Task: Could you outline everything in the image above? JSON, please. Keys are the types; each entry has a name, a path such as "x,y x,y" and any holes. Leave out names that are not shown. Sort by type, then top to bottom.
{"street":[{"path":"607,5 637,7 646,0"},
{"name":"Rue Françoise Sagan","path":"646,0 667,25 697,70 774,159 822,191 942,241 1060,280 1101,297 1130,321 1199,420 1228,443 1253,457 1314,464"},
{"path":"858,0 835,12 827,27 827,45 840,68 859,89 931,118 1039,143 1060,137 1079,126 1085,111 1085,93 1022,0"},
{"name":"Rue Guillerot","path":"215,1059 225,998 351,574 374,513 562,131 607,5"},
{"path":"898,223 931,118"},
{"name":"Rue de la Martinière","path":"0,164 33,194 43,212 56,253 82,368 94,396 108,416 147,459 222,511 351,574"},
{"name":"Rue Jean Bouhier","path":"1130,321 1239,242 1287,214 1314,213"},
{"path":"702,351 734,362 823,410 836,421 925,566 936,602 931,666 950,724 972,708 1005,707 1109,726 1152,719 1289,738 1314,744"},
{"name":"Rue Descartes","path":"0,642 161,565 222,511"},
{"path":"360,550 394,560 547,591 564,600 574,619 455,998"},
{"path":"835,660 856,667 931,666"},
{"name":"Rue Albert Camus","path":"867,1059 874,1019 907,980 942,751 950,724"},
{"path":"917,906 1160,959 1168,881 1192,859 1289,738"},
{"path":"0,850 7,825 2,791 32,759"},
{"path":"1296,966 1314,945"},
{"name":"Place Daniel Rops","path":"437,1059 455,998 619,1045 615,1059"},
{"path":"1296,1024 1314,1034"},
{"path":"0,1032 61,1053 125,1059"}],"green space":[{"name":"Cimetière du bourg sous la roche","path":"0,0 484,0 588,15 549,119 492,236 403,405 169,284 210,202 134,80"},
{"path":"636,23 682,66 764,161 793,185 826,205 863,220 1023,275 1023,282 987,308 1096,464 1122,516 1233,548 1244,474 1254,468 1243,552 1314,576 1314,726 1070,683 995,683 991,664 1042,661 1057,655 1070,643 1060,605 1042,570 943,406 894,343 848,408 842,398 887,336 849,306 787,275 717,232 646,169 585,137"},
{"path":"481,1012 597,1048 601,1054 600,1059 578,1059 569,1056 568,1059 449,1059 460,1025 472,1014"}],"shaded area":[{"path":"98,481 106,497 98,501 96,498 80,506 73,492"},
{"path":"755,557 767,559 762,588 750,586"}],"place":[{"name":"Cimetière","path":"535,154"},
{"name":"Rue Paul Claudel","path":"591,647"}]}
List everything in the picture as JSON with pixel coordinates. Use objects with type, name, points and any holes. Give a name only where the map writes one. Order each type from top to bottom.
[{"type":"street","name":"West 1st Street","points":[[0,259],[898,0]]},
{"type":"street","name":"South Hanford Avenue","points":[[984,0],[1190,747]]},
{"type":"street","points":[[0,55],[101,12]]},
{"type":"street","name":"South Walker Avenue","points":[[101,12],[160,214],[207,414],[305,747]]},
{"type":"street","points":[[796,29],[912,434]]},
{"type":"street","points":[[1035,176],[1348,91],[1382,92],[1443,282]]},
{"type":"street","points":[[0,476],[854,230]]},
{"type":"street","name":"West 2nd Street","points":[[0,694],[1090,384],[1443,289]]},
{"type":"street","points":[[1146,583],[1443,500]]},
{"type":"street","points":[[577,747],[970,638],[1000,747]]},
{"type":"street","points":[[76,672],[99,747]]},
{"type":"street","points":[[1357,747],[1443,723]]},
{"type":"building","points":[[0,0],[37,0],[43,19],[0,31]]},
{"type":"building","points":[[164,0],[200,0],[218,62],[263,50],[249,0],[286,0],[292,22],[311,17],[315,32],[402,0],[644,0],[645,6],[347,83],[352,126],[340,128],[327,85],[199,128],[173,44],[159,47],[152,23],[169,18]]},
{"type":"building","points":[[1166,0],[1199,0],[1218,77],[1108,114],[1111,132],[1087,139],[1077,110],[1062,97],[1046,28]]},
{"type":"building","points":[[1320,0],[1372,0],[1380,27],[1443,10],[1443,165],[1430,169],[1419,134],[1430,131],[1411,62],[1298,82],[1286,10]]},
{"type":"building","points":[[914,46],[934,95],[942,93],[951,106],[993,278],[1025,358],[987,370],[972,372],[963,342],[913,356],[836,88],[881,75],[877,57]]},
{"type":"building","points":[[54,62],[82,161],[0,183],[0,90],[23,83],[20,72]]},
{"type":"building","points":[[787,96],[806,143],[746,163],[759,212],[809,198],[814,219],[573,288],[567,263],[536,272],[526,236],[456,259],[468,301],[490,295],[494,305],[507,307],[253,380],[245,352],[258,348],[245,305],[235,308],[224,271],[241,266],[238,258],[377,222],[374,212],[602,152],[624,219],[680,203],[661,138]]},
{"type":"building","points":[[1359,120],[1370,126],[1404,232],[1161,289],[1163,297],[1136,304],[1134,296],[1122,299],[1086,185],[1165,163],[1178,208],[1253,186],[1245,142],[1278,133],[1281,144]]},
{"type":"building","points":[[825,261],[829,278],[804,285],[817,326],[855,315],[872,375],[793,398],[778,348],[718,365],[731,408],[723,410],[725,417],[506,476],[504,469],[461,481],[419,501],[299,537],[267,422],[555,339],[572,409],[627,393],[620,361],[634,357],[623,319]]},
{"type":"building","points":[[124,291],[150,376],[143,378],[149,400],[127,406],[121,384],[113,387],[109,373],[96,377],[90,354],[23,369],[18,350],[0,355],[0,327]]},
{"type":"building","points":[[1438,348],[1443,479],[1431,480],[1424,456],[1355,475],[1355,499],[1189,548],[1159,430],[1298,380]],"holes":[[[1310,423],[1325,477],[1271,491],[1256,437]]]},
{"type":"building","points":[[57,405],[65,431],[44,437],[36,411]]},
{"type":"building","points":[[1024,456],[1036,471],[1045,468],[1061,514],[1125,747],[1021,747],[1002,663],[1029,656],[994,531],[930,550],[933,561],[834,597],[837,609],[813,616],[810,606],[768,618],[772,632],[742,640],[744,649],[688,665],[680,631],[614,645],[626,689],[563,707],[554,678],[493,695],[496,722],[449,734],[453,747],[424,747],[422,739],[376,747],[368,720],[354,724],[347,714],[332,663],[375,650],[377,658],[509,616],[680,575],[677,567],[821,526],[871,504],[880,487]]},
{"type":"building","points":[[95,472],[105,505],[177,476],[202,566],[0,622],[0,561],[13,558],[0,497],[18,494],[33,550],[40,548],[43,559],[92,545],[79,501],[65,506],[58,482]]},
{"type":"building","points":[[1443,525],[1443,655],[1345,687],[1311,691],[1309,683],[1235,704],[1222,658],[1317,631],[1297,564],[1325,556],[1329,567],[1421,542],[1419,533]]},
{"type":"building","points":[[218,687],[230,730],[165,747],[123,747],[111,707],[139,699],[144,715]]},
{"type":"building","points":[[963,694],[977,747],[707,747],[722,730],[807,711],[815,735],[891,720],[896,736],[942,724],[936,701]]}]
################
- Aim of the exercise: Copy every line of the material above in which the word "Cimetière" appears.

- Finished task:
{"path":"0,1032 61,1053 125,1059"}],"green space":[{"name":"Cimetière du bourg sous la roche","path":"0,0 484,0 588,15 549,119 492,236 403,405 169,284 210,202 134,80"},
{"path":"755,557 767,559 762,588 750,586"}],"place":[{"name":"Cimetière","path":"535,154"},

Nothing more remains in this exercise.